* _Material shown_

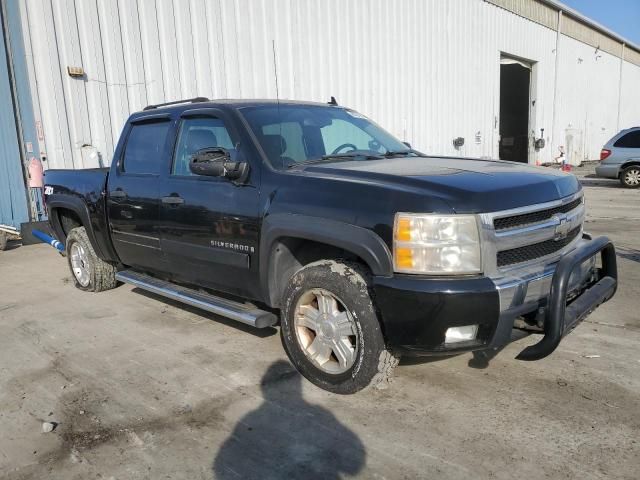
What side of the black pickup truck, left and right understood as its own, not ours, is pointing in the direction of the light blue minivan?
left

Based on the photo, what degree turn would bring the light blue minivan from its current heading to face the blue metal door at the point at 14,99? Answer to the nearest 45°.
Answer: approximately 135° to its right

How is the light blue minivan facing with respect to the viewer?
to the viewer's right

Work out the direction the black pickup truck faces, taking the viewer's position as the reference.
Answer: facing the viewer and to the right of the viewer

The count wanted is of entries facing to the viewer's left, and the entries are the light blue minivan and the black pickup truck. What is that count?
0

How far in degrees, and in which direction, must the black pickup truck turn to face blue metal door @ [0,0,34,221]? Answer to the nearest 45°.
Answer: approximately 180°
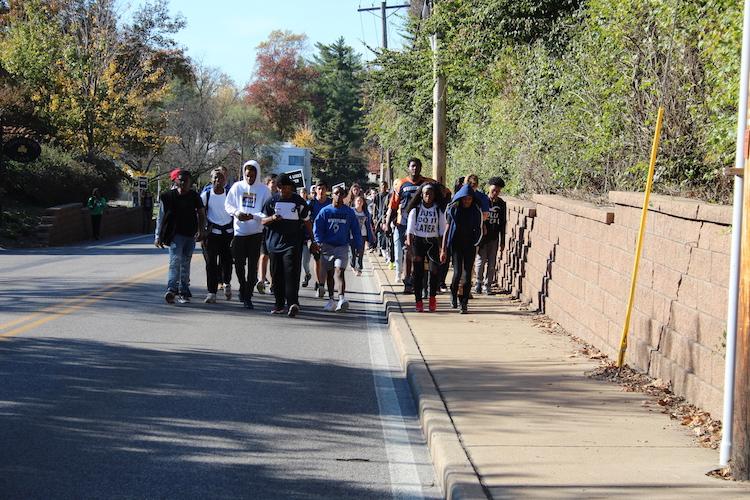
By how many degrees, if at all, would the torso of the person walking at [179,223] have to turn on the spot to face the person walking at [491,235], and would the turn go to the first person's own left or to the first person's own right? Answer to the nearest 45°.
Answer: approximately 90° to the first person's own left

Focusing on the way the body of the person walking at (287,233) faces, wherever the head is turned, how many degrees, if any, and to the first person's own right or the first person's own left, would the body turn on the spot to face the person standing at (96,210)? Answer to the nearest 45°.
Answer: approximately 180°

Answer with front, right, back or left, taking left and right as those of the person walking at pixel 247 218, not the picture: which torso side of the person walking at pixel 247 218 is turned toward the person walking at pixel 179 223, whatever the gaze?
right

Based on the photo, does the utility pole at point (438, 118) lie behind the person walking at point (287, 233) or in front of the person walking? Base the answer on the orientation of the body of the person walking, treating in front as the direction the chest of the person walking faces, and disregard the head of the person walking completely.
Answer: behind

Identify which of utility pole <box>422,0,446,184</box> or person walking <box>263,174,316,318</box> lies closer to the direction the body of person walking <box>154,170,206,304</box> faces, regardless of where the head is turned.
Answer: the person walking

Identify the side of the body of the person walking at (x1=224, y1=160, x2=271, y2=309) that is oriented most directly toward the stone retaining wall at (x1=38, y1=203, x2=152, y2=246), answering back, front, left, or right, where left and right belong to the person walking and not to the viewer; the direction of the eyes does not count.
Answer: back

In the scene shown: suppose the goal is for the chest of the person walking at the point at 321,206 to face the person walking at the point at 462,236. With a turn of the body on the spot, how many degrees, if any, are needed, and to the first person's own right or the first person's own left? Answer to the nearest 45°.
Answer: approximately 45° to the first person's own left

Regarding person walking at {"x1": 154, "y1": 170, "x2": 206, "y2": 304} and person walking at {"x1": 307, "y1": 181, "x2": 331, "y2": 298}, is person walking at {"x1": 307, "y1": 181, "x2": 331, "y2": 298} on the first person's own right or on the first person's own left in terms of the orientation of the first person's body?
on the first person's own left

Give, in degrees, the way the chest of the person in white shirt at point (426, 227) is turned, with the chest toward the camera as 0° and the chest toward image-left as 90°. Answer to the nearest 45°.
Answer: approximately 0°

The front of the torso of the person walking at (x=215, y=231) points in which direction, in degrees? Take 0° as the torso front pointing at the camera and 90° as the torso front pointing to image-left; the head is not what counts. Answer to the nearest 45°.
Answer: approximately 0°
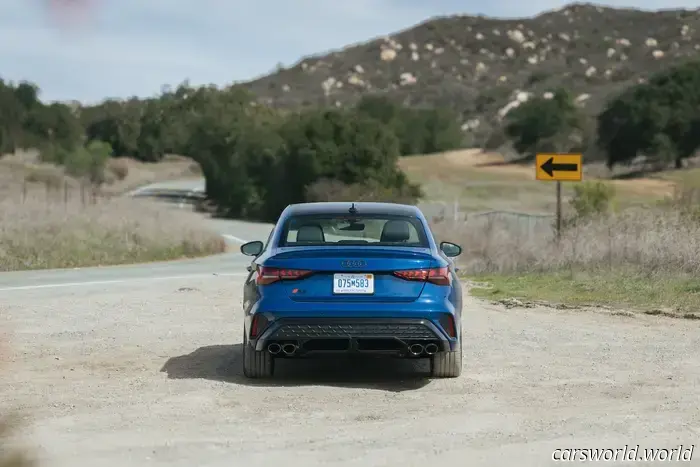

* _Assignment_
Pull out each line of the data above that contains the word "which", and list those lines unchanged.

* _Completed exercise_
How far in degrees, and in which direction, must the black pickup truck turn to face blue metal door @ [0,0,34,221]? Answer to the nearest 45°.
Answer with front, right, back or left, taking left and right as those of the person walking at pixel 247 218, not the picture: which torso side of the person walking at pixel 247 218 is turned toward the person walking at pixel 179 223, whatever the gaze?
Identify which of utility pole <box>422,0,446,184</box> or person walking <box>263,174,316,318</box> lies closer to the direction the body of person walking <box>154,170,206,304</box> faces, regardless of where the head is turned.
The front of the torso of the person walking at (x=215, y=231) points in which direction, in degrees? Take 0° as the torso front pointing at the camera and 90° as the torso front pointing to image-left; the head is not what counts. Answer to the nearest 45°.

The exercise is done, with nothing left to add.